QS a fédéré le vote des jeunes, eux qui préfèrent largement ce parti à ses opposants. Le chef Gabriel Nadeau-Dubois a mené une bonne campagne, mais les propositions du parti n’ont pas su rejoindre autant d’électeurs qu’espéré par le parti. Somme toute, QS a performé où il y était attendu. Cela n’a pas été suffisant pour former l’opposition officielle, malgré qu’il ait obtenu 15,42% d’appuis, comparativement à 16,1% en 2018.

Parti Québécois

Le Parti Québécois n’est pas mort. Surtout avec l’élection de son chef Paul Saint-Pierre Plamondon, dans la circonscription de Camille-Laurin, dans l’est de Montréal. Dans l’est du Québec, les députés Pascal Bérubé et Joël Arseneau ont été réélus, eux qui ont offerts d’excellentes prestations parlementaires en 2018. Cela permettra au parti de maintenir plus aisément une certaine visibilité médiatique lors des quatre prochaines années. Le PQ est passé de 10 à 3 sièges, performant tel que le prédisaient les sondages.

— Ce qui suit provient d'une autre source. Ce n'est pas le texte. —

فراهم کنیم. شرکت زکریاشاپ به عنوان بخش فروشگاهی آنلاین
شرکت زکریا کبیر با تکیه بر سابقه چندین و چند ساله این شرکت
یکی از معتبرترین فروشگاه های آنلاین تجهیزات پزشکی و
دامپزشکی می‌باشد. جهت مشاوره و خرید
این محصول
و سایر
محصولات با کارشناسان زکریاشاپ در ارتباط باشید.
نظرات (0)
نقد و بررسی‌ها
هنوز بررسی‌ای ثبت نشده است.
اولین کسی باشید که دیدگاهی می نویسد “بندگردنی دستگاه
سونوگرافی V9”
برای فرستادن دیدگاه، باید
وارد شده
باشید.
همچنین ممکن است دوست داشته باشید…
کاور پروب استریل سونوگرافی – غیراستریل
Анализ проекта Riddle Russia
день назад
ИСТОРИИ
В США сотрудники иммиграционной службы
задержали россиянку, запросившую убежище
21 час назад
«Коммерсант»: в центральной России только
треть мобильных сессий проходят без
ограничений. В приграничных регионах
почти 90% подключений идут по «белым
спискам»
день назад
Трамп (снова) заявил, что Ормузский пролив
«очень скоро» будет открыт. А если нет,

Depuis 2012, la situation du PQ s’est détériorée. Le vote populaire a commencé à diminuer dès 1998, mais le PQ était toujours dans la course afin de former le gouvernement. En 2012, le PQ a remporté 32% des voix dont 46 circonscriptions avec plus de 40% des votes, alors qu’il en a remporté 14,2% en 2022 et que seul Matane-Matapédia a obtenu plus de 40% pour le parti. Jamais le PQ n’a remporté si peu de sièges et un si faible taux d’appuis depuis sa fondation en 1970. Le parti réclame une réforme du mode de scrutin, tout comme QS et le PCQ, afin que le vote populaire soit mieux traduit en termes de sièges à l’Assemblée nationale.

Parti conservateur du Québec

Le Parti Conservateur du Québec, malgré sa forte présence sur les médias sociaux, n’a pas su percer au-delà de sa base électorale afin de remporter une circonscription. Il a offert une performance honorable avec 12,92% des votes, comparativement à environ 1,5% en 2018. Il a obtenu 25% des votes dans la région de Québec et offert de bonnes performances dans l’ouest de Montréal.

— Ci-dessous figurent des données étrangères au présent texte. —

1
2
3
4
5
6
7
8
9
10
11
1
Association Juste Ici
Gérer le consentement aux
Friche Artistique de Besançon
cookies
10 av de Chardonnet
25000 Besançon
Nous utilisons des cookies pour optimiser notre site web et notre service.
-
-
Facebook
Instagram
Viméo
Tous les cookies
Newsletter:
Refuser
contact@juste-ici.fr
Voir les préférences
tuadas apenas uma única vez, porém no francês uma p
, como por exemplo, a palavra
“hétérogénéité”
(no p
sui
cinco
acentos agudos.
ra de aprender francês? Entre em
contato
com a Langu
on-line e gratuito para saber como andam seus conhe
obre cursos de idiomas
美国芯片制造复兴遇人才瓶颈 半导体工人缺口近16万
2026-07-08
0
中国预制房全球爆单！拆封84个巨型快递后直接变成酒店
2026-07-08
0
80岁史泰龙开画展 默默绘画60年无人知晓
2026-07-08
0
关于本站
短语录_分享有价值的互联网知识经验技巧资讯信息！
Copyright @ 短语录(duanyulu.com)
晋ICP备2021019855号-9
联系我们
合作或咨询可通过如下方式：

Le PCQ se devait d’avoir une clé afin d’ouvrir la porte de l’Assemblée nationale puis occuper durablement l’espace médiatique. Malgré la concentration de son vote à Québec, son chef Éric Duhaime dans Chauveau ainsi que les candidats de Beauce-Nord (possible recomptage) et Beauce-Sud n’ont su parvenir à gagner suffisamment d’appuis à cette fin.

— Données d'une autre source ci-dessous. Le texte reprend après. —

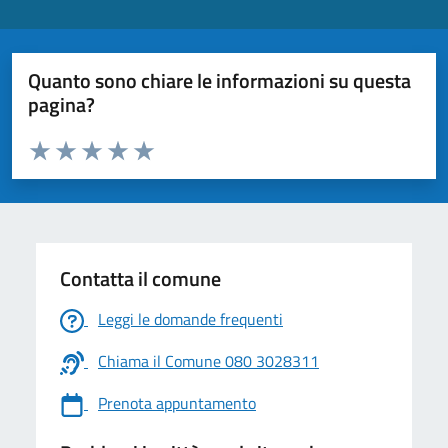
Quanto sono chiare le informazioni su questa
pagina?
Valuta da 1 a 5 stelle la pagina
Valuta 1 stelle su 5
Valuta 2 stelle su 5
Valuta 3 stelle su 5
Valuta 4 stelle su 5
Valuta 5 stelle su 5
Contatta il comune
Leggi le domande frequenti
Chiama il Comune 080 3028311
Prenota appuntamento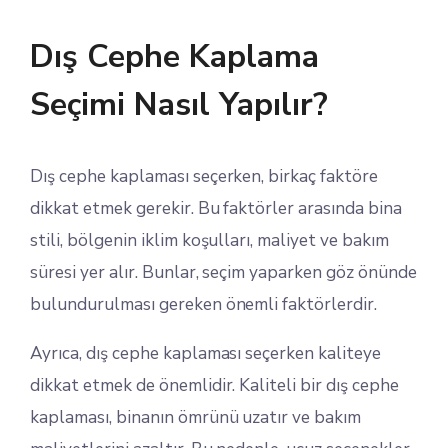
Dış Cephe Kaplama
Seçimi Nasıl Yapılır?
Dış cephe kaplaması seçerken, birkaç faktöre
dikkat etmek gerekir. Bu faktörler arasında bina
stili, bölgenin iklim koşulları, maliyet ve bakım
süresi yer alır. Bunlar, seçim yaparken göz önünde
bulundurulması gereken önemli faktörlerdir.
Ayrıca, dış cephe kaplaması seçerken kaliteye
dikkat etmek de önemlidir. Kaliteli bir dış cephe
kaplaması, binanın ömrünü uzatır ve bakım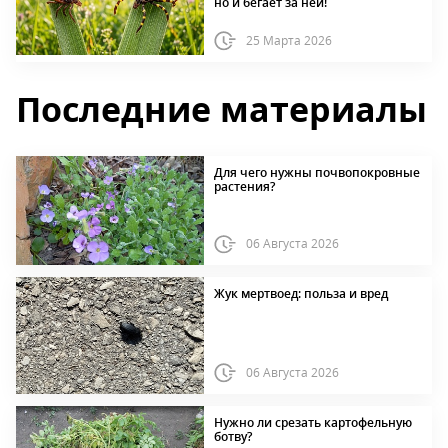
но и бегает за ней!
25 Марта 2026
Последние материалы
Для чего нужны почвопокровные
растения?
06 Августа 2026
Жук мертвоед: польза и вред
06 Августа 2026
Нужно ли срезать картофельную
ботву?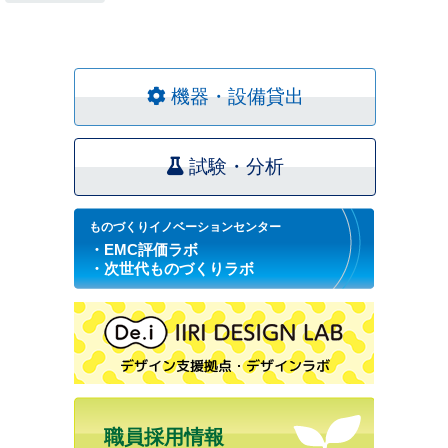
機器・設備貸出
試験・分析
ものづくりイノベーションセンター
・EMC評価ラボ
・次世代ものづくりラボ
職員採用情報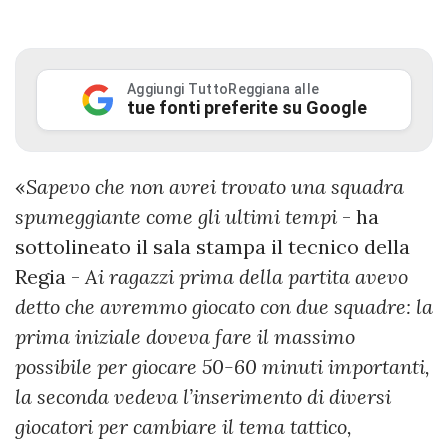
Aggiungi TuttoReggiana alle
tue fonti preferite su Google
«
Sapevo che non avrei trovato una squadra
spumeggiante come gli ultimi tempi
- ha
sottolineato il sala stampa il tecnico della
Regia -
Ai ragazzi prima della partita avevo
detto che avremmo giocato con due squadre: la
prima iniziale doveva fare il massimo
possibile per giocare 50-60 minuti importanti,
la seconda vedeva l’inserimento di diversi
giocatori per cambiare il tema tattico,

Une augmentation du taux de participation a été observée dans quelques circonscriptions enclines aux conservateurs, signe que le parti a rallié des électeurs antisystème, qui n’avaient pas l’habitude de se rendre aux urnes. Le parti devra rester pertinent lors des quatre prochaines années sans faire entendre sa voix dans la maison du peuple. Il bénéficiera d’une solide base militante jusqu’alors inexpérimentée ainsi que d’un financement public comparable aux autres partis d’opposition. Le PCQ a pratiquement obtenu le même nombre de votes que les autres partis de l’opposition.

Faits saillants

  • Le premier ministre François Legault devient le 1er chef de parti à obtenir deux majorités consécutives en 34 ans.
  • La dernière fois qu’un parti a remporté plus de 90 sièges était en 1989, avec 92 sièges pour les libéraux de Robert Bourassa.
  • 58 des 125 sièges ont été remportés par des femmes, un record.
  • Première élection d’une femme autochtone de l’histoire, Kateri Champagne Jourdain, dans Duplessis (CAQ).
  • Le député Pascal Bérubé du PQ a remporté le plus haut taux de vote populaire (67,4%), suivi par Gregory Kelley du PLQ (62,5%) et Andrée Laforest de la CAQ (62,2%).